··· DATASET RECORDS
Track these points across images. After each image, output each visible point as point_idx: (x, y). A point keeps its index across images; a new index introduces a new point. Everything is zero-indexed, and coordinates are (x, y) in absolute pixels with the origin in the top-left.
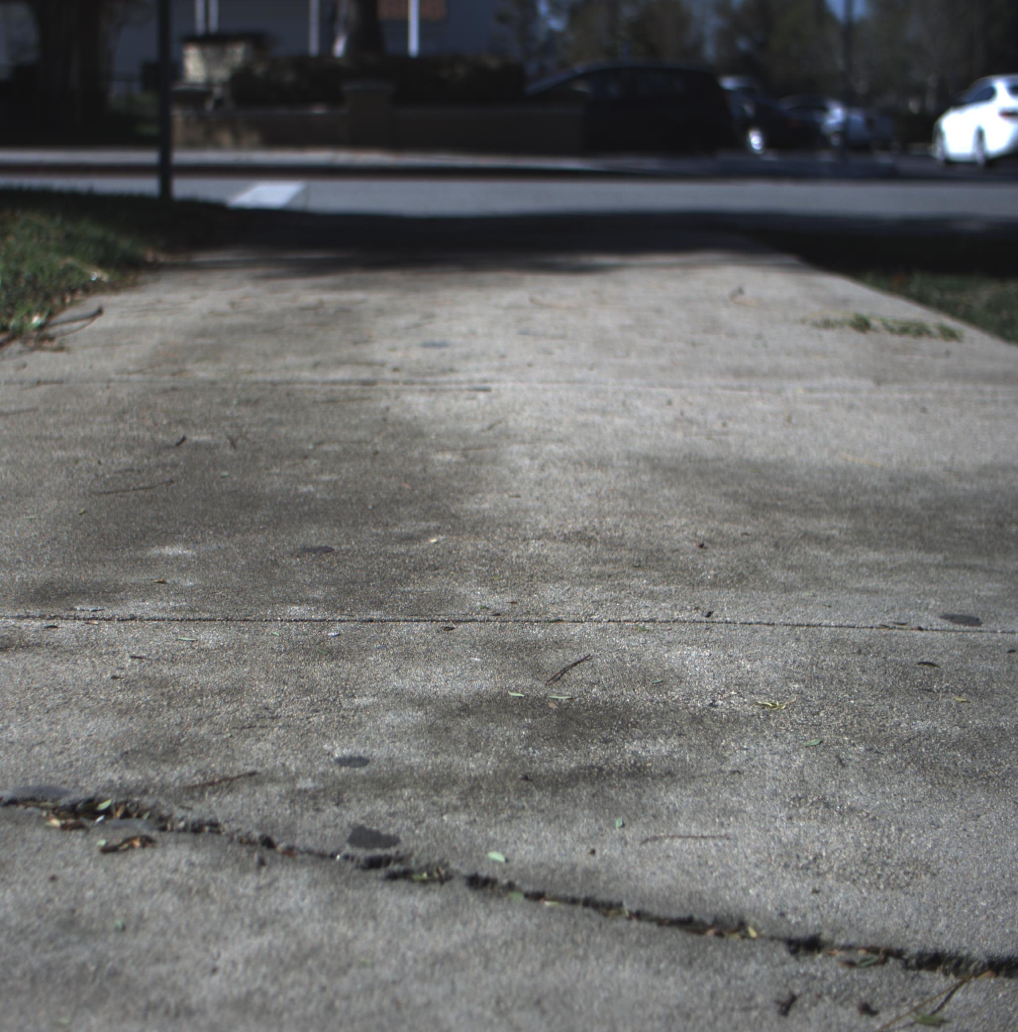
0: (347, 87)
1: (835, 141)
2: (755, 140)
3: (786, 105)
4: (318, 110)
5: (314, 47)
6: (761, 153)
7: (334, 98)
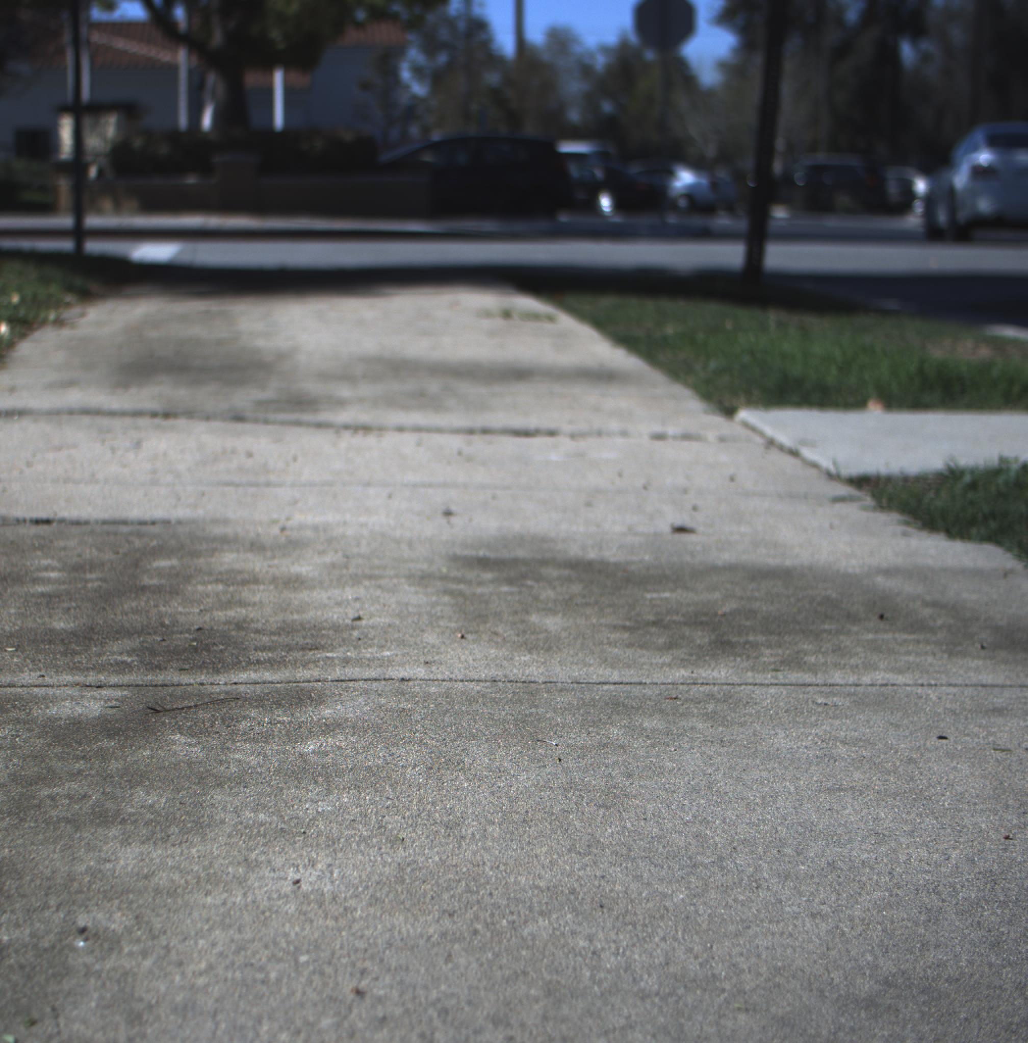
0: (218, 159)
1: (683, 203)
2: (605, 203)
3: (635, 169)
4: (191, 180)
5: (183, 121)
6: (610, 215)
7: (205, 168)
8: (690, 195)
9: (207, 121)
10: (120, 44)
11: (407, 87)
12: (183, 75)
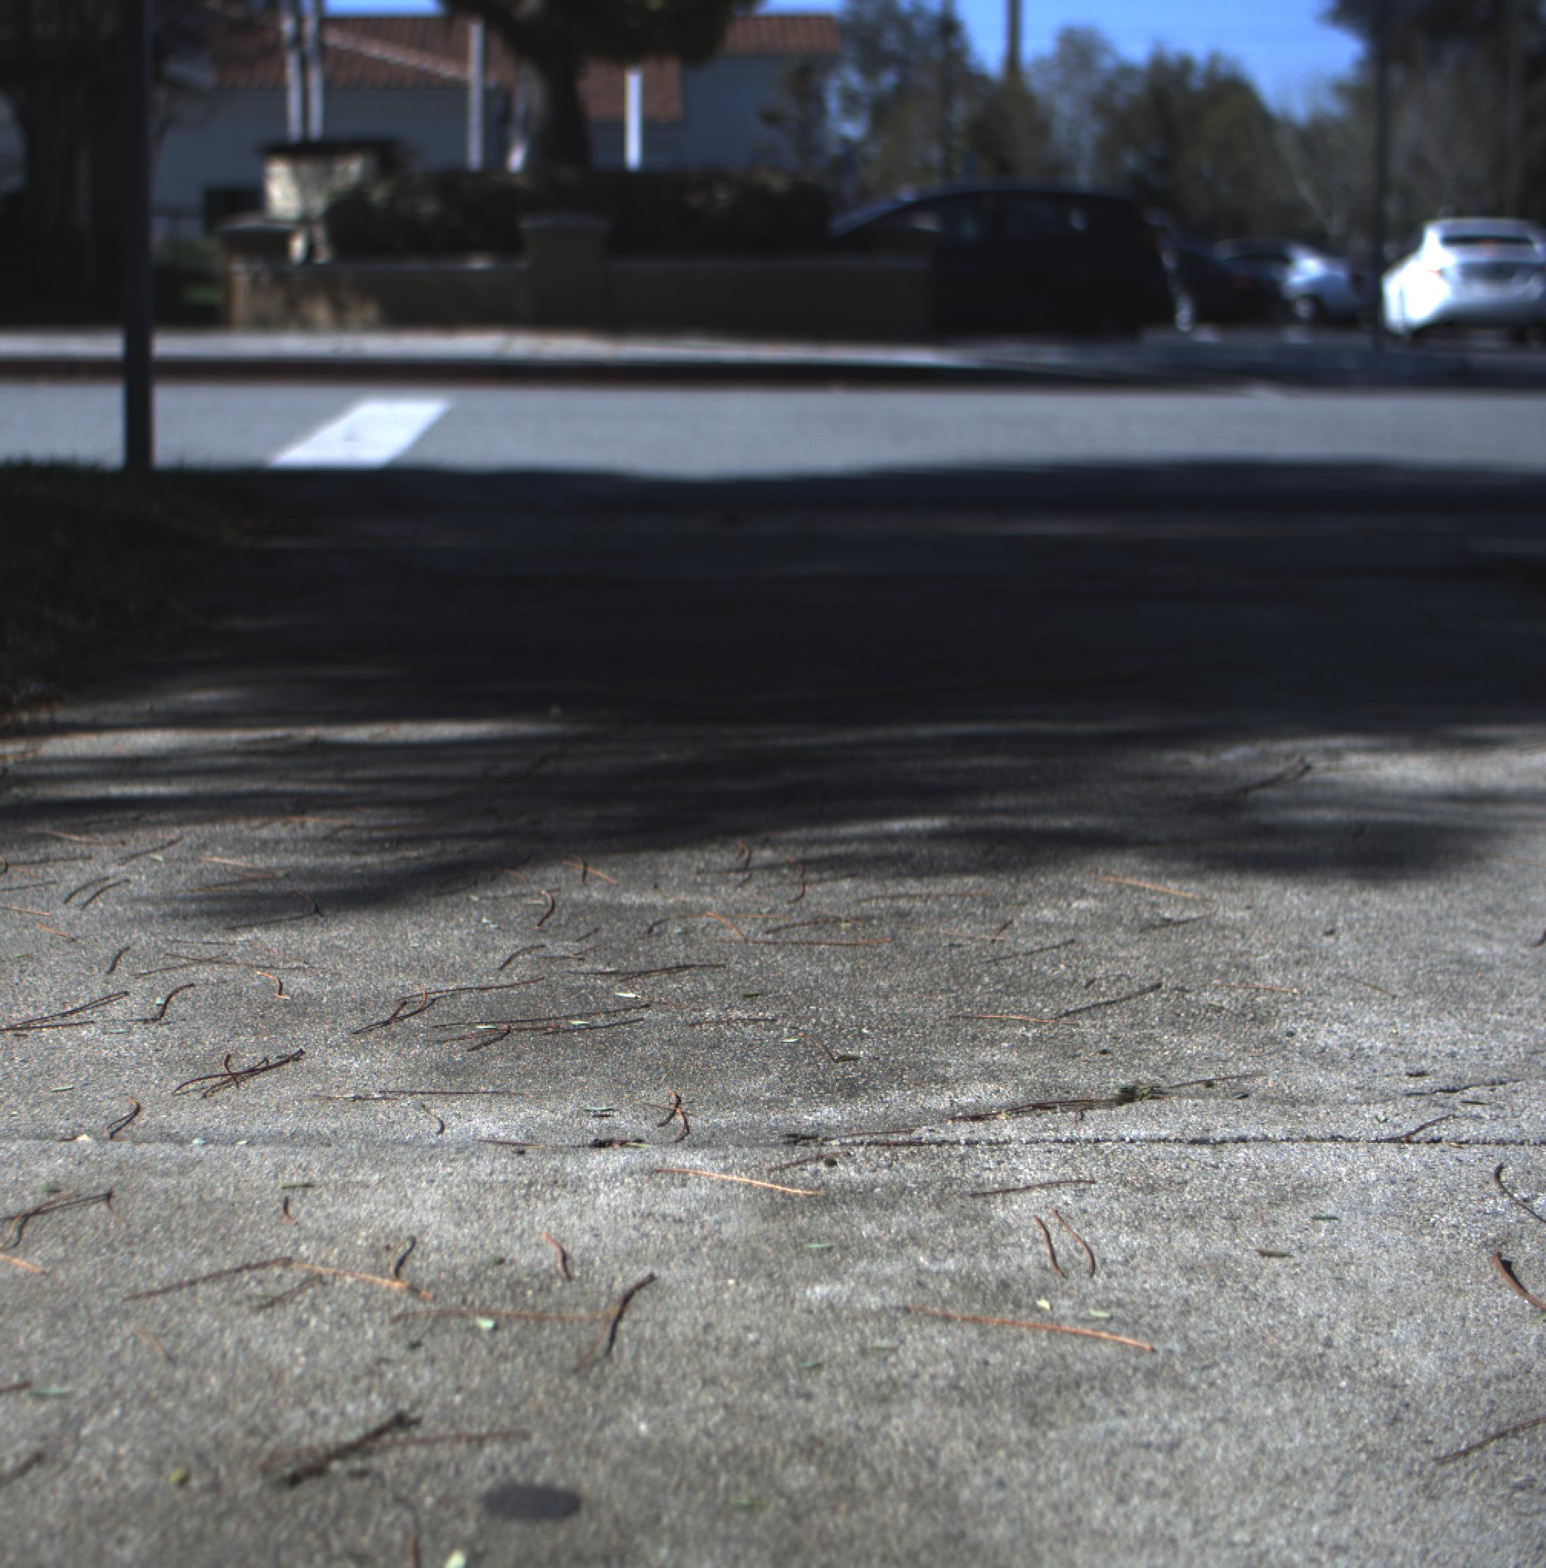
0: (527, 224)
1: (1303, 310)
2: (1184, 314)
3: (1224, 252)
4: (479, 264)
5: (475, 156)
7: (507, 244)
8: (1316, 295)
9: (517, 159)
10: (375, 50)
12: (475, 98)
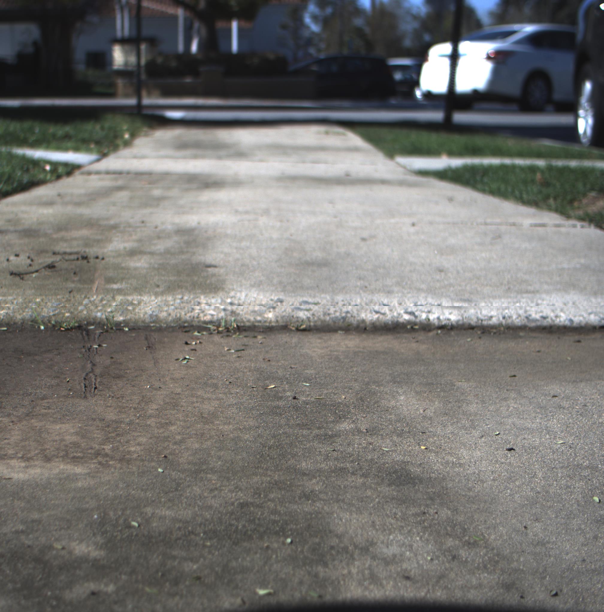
0: (202, 69)
4: (188, 80)
5: (181, 48)
6: (420, 100)
7: (196, 74)
9: (194, 48)
11: (308, 28)
12: (181, 22)
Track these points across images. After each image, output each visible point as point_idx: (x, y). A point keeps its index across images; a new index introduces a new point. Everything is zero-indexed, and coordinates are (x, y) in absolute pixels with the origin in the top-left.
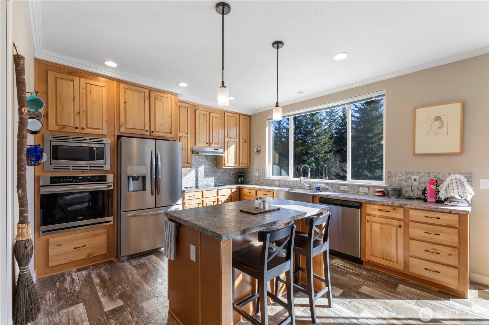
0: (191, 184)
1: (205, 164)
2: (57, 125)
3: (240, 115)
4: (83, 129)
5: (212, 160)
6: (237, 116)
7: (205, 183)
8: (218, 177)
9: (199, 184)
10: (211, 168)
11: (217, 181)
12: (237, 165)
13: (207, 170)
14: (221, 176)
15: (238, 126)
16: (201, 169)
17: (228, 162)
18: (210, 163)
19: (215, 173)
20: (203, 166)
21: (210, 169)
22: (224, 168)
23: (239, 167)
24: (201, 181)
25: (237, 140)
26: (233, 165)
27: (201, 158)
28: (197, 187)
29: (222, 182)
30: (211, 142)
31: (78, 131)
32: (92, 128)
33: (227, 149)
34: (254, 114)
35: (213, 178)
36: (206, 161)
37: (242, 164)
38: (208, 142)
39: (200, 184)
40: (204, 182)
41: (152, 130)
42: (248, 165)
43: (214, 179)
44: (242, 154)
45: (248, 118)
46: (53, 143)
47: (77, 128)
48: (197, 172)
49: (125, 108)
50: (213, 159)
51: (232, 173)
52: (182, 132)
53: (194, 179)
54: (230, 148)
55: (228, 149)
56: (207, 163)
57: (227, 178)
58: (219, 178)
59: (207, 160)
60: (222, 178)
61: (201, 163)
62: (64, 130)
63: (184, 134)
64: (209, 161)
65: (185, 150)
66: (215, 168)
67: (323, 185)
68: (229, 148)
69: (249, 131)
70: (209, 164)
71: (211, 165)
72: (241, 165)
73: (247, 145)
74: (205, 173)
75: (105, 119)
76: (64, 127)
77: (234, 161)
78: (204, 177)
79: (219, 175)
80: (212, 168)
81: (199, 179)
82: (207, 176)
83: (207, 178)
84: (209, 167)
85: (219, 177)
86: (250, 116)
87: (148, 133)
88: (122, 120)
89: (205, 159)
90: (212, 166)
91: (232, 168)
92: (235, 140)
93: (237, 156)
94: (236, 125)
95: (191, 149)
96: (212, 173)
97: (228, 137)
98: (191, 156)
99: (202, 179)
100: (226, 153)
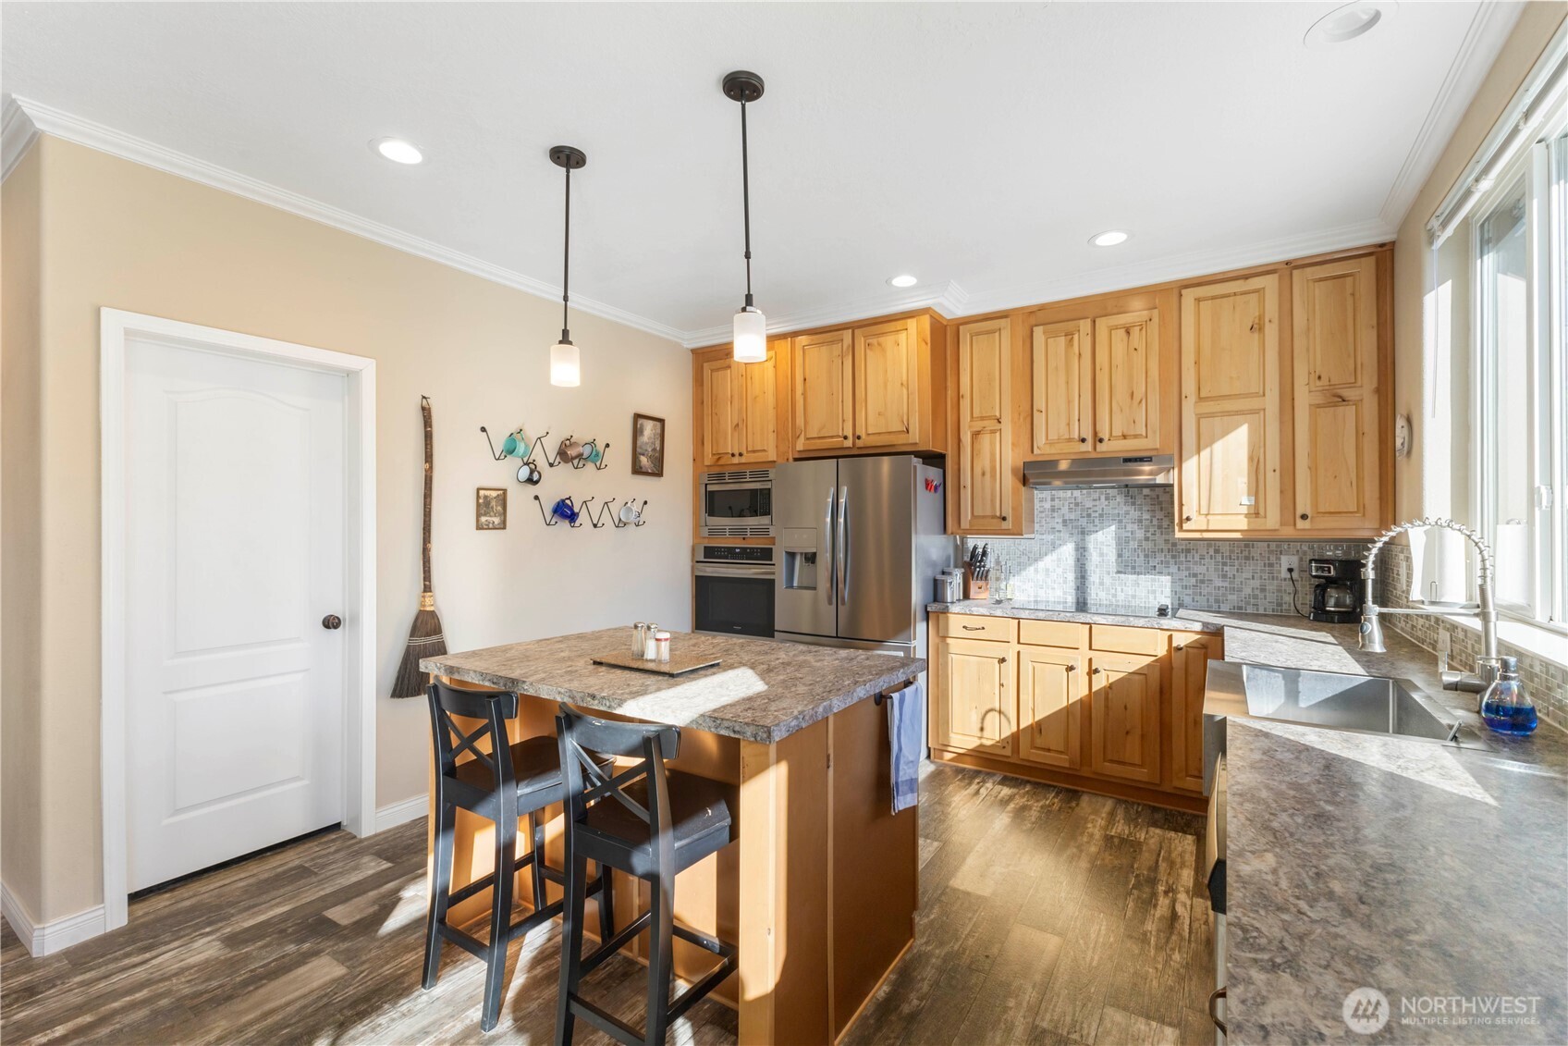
······
▸ **AIM OF THE TASK**:
Copy exactly, and copy nothing else: the lines from the one containing "95: (191, 149)" through the end of the data, both ends included, with pictures left out.

▸ **WRITTEN SOLUTION**:
95: (191, 149)
96: (212, 173)
97: (228, 137)
98: (191, 156)
99: (202, 179)
100: (226, 153)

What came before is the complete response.